Shower Musings (a.k.a. I Really Need A Waterproof Notebook) Part I: "Body and Soul"
One day a girl was walking down a large city street. Seeing a man sitting with a cardboard sign up ahead, she thought of how sad his lot in life was. She said a prayer for the man, and then a prayer of gratefulness for the power bar in her purse, the large pasta dinner she would be greeted with back at the apartment. As she finally passed the man, she gave him a loving smile and the words, "Jesus loves you!" Passing, she felt guilty: who was she to pass by without kneeling down to pray for and with her fellow man? Without offering any service God had rendered her to this poor creature, to make known the love of the Creator to this homeless man? So though her feet hurt, though she was expected at home, she turned around and crouched next to the man. Shakily, he raised his eyes to hers. An eagerness in his eyes that the rest of his frame was devoid of, he croaked desperately, "Food?"
"Sir," the girl said, touching his arm, "The nourishment of God's love is everlasting, beyond the sufferings of the temporal body. May I pray for you?"
The girl bowed her head and did not see the man's eyes glaze over, his mind far from that dingy street and the sweet-smelling girl beside him.
The girl prayed a beautiful, fervent prayer and then raised her head, offered the man a gentle, "God bless you, sir," and went away contented.
The next day, a pastor was walking down that same street, with a posse of Christian warriors, among them a doctor, all on a mission to share the love of Christ.
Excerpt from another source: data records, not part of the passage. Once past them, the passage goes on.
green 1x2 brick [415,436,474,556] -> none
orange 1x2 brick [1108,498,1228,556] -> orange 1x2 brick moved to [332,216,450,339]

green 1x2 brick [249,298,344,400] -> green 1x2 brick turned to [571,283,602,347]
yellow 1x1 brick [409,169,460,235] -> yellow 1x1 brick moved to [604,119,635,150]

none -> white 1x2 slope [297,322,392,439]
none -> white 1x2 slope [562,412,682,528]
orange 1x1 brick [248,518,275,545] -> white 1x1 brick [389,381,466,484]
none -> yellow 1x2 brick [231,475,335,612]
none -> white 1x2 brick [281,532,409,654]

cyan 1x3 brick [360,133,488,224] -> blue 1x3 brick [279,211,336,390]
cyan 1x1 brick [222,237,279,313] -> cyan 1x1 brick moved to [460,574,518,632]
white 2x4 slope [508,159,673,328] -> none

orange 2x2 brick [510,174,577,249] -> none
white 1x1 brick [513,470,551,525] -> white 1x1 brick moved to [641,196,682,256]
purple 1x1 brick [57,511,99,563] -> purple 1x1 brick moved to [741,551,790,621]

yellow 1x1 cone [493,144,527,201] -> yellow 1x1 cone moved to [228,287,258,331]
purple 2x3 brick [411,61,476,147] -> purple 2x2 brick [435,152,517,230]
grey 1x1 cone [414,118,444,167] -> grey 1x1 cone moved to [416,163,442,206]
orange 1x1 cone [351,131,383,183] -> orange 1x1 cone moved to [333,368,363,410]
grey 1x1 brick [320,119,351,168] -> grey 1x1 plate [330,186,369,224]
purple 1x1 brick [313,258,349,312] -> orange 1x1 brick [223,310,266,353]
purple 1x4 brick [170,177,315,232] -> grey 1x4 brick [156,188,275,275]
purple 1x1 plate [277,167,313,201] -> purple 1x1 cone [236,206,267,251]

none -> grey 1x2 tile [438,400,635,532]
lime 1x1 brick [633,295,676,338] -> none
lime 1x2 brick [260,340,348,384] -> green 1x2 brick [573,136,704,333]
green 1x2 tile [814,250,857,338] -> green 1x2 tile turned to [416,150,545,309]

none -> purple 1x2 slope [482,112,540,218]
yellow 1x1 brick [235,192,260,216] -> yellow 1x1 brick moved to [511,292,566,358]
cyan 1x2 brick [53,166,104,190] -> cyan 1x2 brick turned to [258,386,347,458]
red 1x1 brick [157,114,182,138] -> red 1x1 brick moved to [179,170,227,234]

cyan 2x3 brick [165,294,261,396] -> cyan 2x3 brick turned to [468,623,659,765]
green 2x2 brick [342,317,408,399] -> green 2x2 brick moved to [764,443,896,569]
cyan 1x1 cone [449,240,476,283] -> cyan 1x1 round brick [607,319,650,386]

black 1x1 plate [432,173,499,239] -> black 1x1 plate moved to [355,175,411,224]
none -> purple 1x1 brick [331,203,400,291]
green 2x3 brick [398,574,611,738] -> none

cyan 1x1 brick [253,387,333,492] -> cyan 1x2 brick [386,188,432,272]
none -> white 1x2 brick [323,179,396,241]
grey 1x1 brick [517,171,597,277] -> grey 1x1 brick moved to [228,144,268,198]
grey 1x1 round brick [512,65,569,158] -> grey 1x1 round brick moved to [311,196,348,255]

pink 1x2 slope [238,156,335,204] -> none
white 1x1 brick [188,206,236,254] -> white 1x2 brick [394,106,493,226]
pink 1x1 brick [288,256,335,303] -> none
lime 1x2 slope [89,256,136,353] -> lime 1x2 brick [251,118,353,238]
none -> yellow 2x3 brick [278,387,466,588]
Coming upon the man, they knelt beside him and tried to wake him. When the doctor at last pronounced him dead, one of the young women threw her arms around the man and wept. The doctor looked at the pastor and told him quietly that the man had only died a few hours before they arrived. "He must have starved," the doctor muttered sadly, shaking his head, "If only he'd gotten a little bit of food in him in the last twenty-four hours, we could've saved him."
From this little shower-time musing, I have taught myself the following: A body is only temporal, but it is here now. Just because it won't last forever doesn't mean it doesn't matter now. Fill transitory stomachs when you need to. As Tiana's momma always said, "The quickest way to a man's heart is through his stomach."